Say I have two processes running, and that I have two tensors t0 and t1, with sizes 13 and 6, respectively, stored in the process with rank zero. How can I scatter the tensor list [t0, t1] to ranks zero and one? When I try using dist.scatter I get the error
RuntimeError: ProcessGroupGloo::scatter: invalid tensor size at index 1 (expected (13), got (6))
so it seems that dist.scatter expects the output tensor size to be fixed among all the processes.
Since t0 and t1 are stored on rank 0, you wouldn’t need to scatter t0 to itself right? In this case, I would just send from t1 from rank 0 and recv t1 from rank 1.
Scatter expects all tensors to be of the same size. This can be addressed by padding and some additional comms.
The trick is to broadcast the max tensor size and then
You can solve this by broadcasting the max size among tensor sizes.

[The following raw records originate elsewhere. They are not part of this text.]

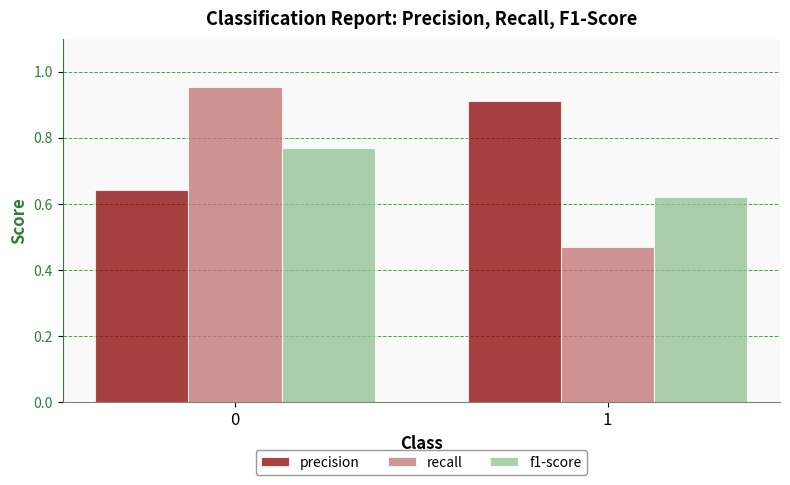

Count the number of data series in this chart.

3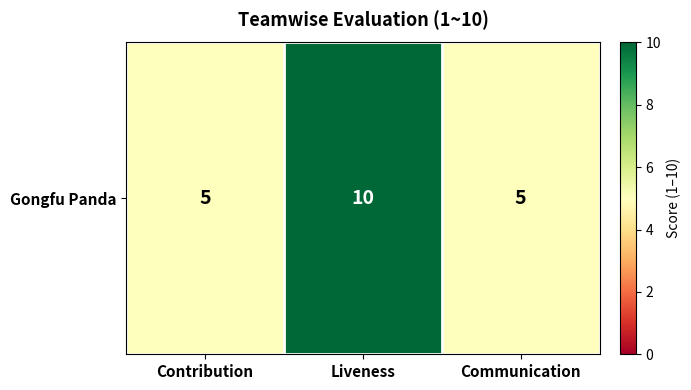

Reading left to right, list all the values displayed in this chart.

Contribution=5	Liveness=10	Communication=5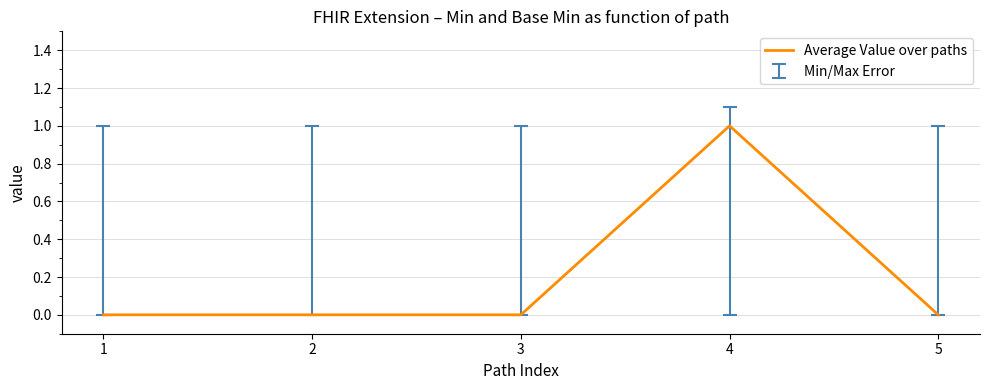

Which has a higher value, 4 or 3?

4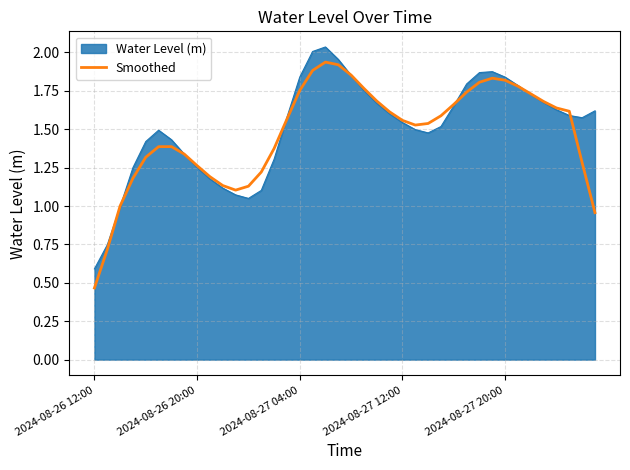

Rank the series by their maximum value, from lowest to highest.

Smoothed, Water Level (m)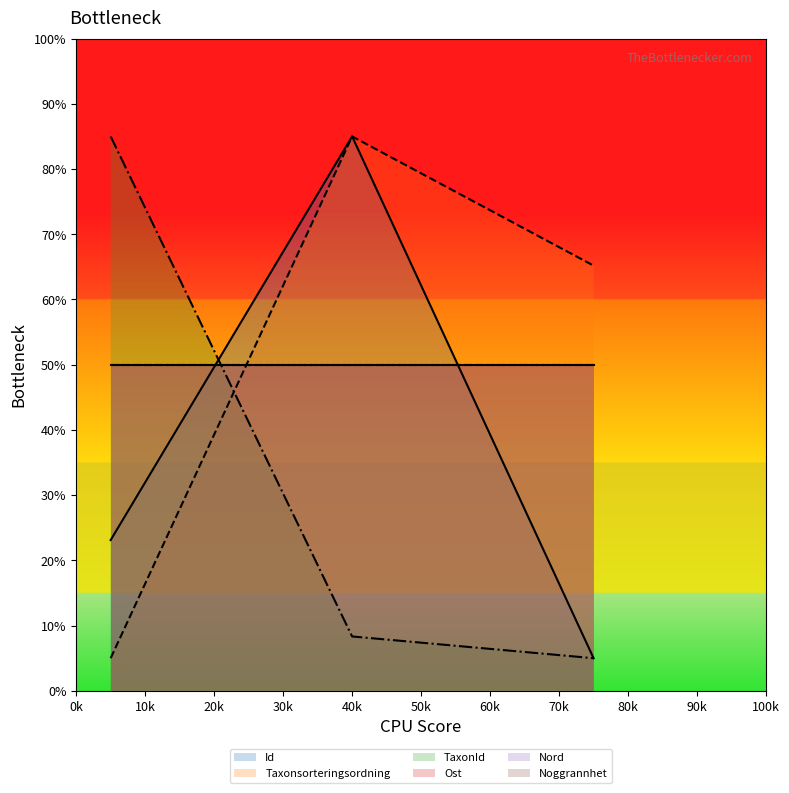

What is the sum of all TaxonId values?

98.3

Something like the following:
is_rank0 = dist.get_rank() == 0
tensors = [torch.rand(2), torch.rand(3), torch.rand(4), torch.rand(5)] if is_rank0 else None
# find out the largest tensor that will be used for scattering
max_len = max(t.numel() for t in tensors) if is_rank0 else 0
print(f"{dist.get_rank()} local max len {max_len}")
# broadcast the receive size
tensor_len = torch.tensor([max_len])
dist.broadcast(tensor_len, src=0)
print(f"{dist.get_rank()} max len {tensor_len}")
# scatter each rank's size
tensors_len = [torch.tensor([t.numel()], dtype=torch.int64) for t in tensors] if is_rank0 else None
my_len = torch.zeros(1, dtype=torch.int64)
dist.scatter(my_len, tensors_len)
print(f"{dist.get_rank()} my len is {my_len.item()}")
# zero pad input tensors
if tensors is not None:
tensors = [pad(t, (0, max_len - t.numel()), "constant", 0) for t in tensors]
receive_tensor = torch.empty(tensor_len)
dist.scatter(receive_tensor, tensors)
receive_tensor = receive_tensor[0: my_len]
print(f"{dist.get_rank()} -> final len: {receive_tensor.numel()}")